**WORK INSTRUCTIONS:** Retype the listing below word for word, from the first line to the last. Leave out the pictures.

Saved data entries:
——

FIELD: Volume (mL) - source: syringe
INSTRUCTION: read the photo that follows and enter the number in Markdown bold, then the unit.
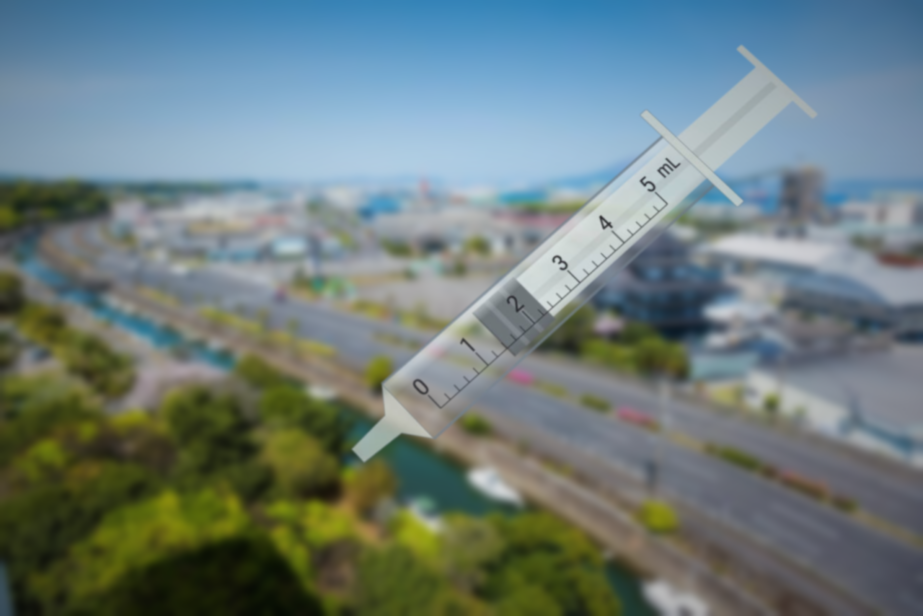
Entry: **1.4** mL
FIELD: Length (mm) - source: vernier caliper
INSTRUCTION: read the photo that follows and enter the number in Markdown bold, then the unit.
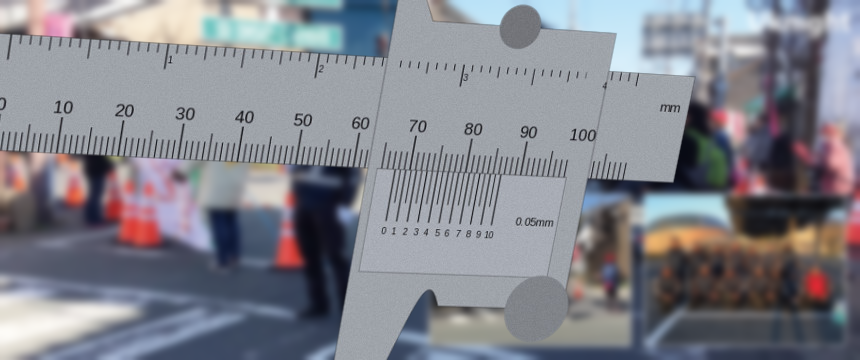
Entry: **67.4** mm
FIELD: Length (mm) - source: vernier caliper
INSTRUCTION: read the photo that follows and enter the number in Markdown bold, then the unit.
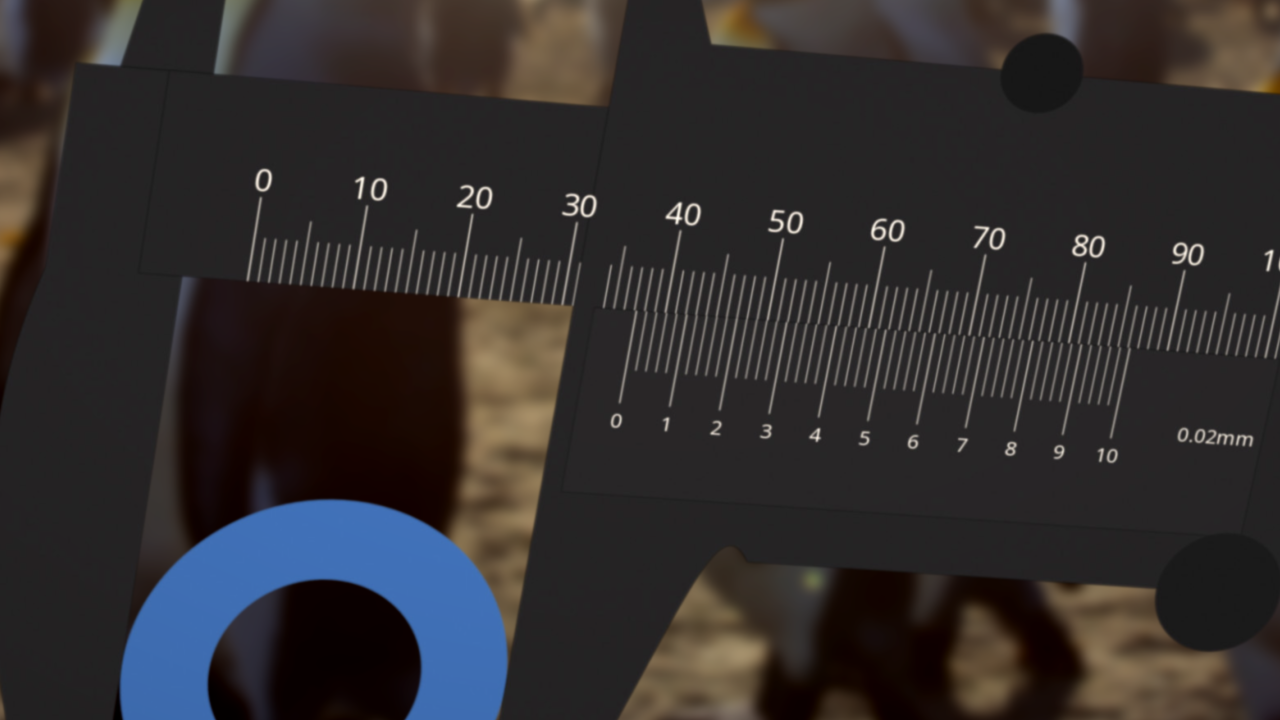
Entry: **37.2** mm
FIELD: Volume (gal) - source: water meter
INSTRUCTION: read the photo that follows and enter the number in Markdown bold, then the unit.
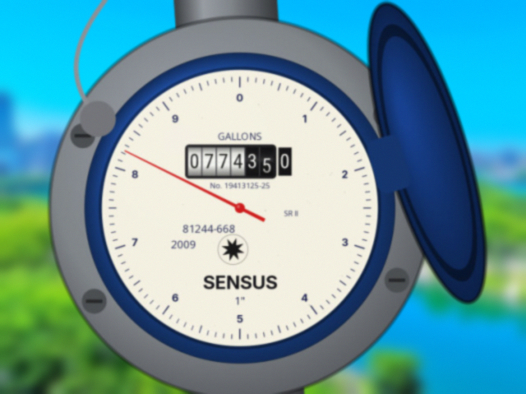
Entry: **774348.2** gal
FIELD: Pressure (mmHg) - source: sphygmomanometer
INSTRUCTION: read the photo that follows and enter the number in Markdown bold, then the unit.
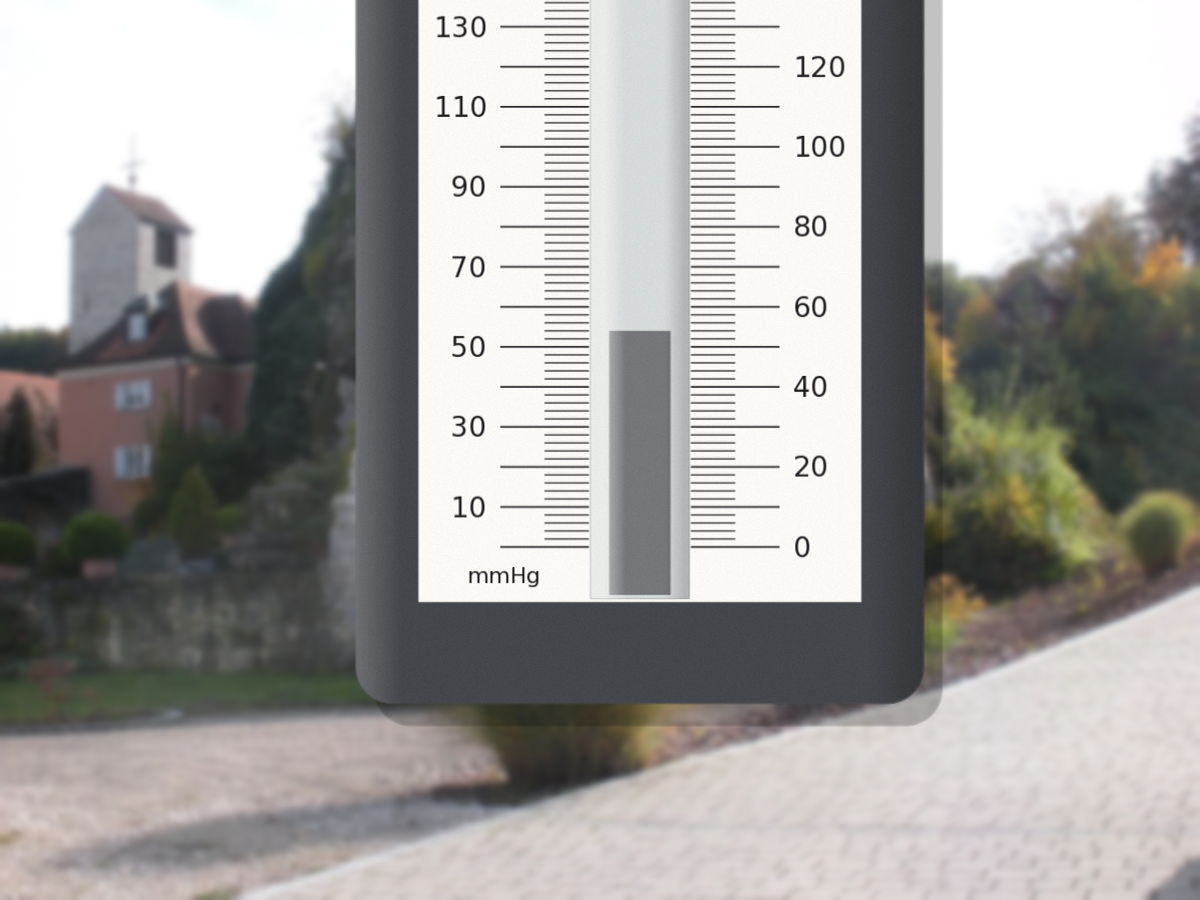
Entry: **54** mmHg
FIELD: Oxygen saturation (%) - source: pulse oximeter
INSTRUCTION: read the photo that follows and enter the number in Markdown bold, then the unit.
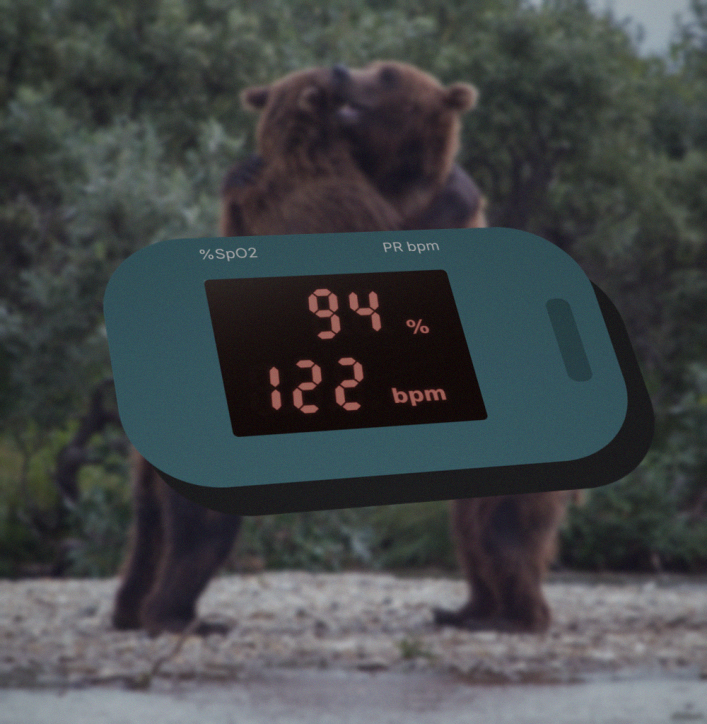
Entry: **94** %
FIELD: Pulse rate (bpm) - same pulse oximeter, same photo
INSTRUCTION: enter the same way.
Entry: **122** bpm
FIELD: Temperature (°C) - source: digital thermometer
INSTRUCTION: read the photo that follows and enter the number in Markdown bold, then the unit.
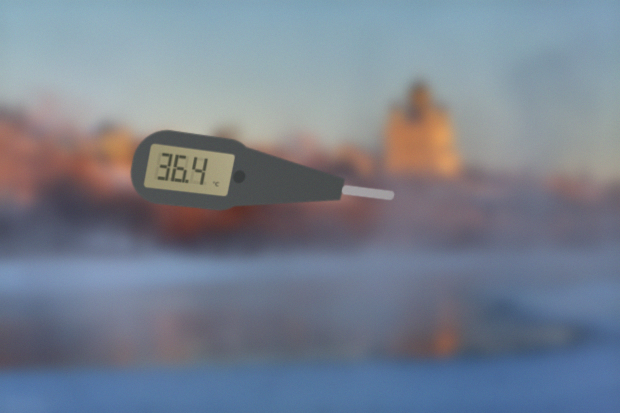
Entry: **36.4** °C
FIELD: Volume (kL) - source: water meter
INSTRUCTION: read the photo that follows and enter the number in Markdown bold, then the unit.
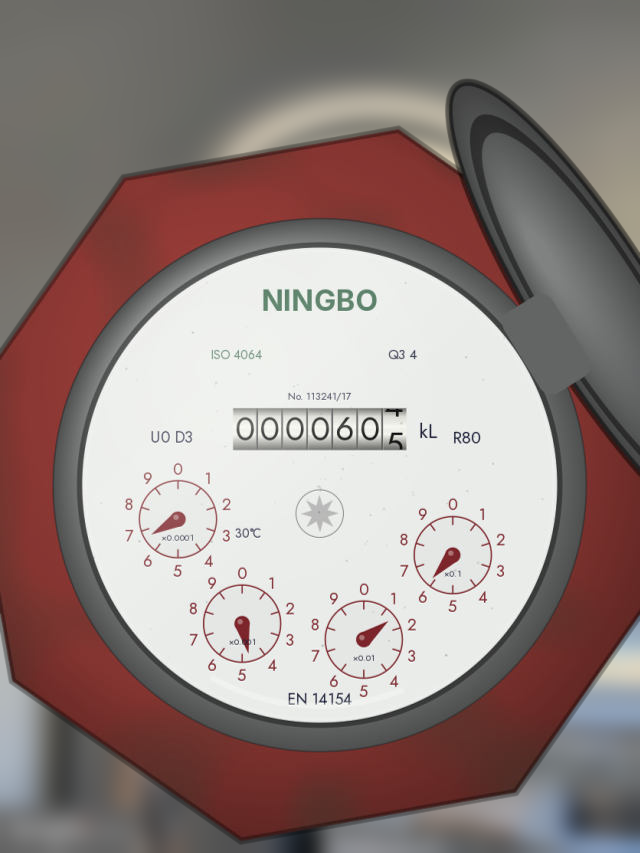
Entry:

——

**EXERCISE SOLUTION:**
FIELD: Volume (mL) - source: syringe
INSTRUCTION: read the photo that follows and enter the number in Markdown bold, then the unit.
Entry: **1.4** mL
FIELD: Length (mm) - source: vernier caliper
INSTRUCTION: read the photo that follows and enter the number in Markdown bold, then the unit.
Entry: **67.4** mm
FIELD: Length (mm) - source: vernier caliper
INSTRUCTION: read the photo that follows and enter the number in Markdown bold, then the unit.
Entry: **37.2** mm
FIELD: Volume (gal) - source: water meter
INSTRUCTION: read the photo that follows and enter the number in Markdown bold, then the unit.
Entry: **774348.2** gal
FIELD: Pressure (mmHg) - source: sphygmomanometer
INSTRUCTION: read the photo that follows and enter the number in Markdown bold, then the unit.
Entry: **54** mmHg
FIELD: Oxygen saturation (%) - source: pulse oximeter
INSTRUCTION: read the photo that follows and enter the number in Markdown bold, then the unit.
Entry: **94** %
FIELD: Pulse rate (bpm) - same pulse oximeter, same photo
INSTRUCTION: enter the same way.
Entry: **122** bpm
FIELD: Temperature (°C) - source: digital thermometer
INSTRUCTION: read the photo that follows and enter the number in Markdown bold, then the unit.
Entry: **36.4** °C
FIELD: Volume (kL) - source: water meter
INSTRUCTION: read the photo that follows and enter the number in Markdown bold, then the unit.
Entry:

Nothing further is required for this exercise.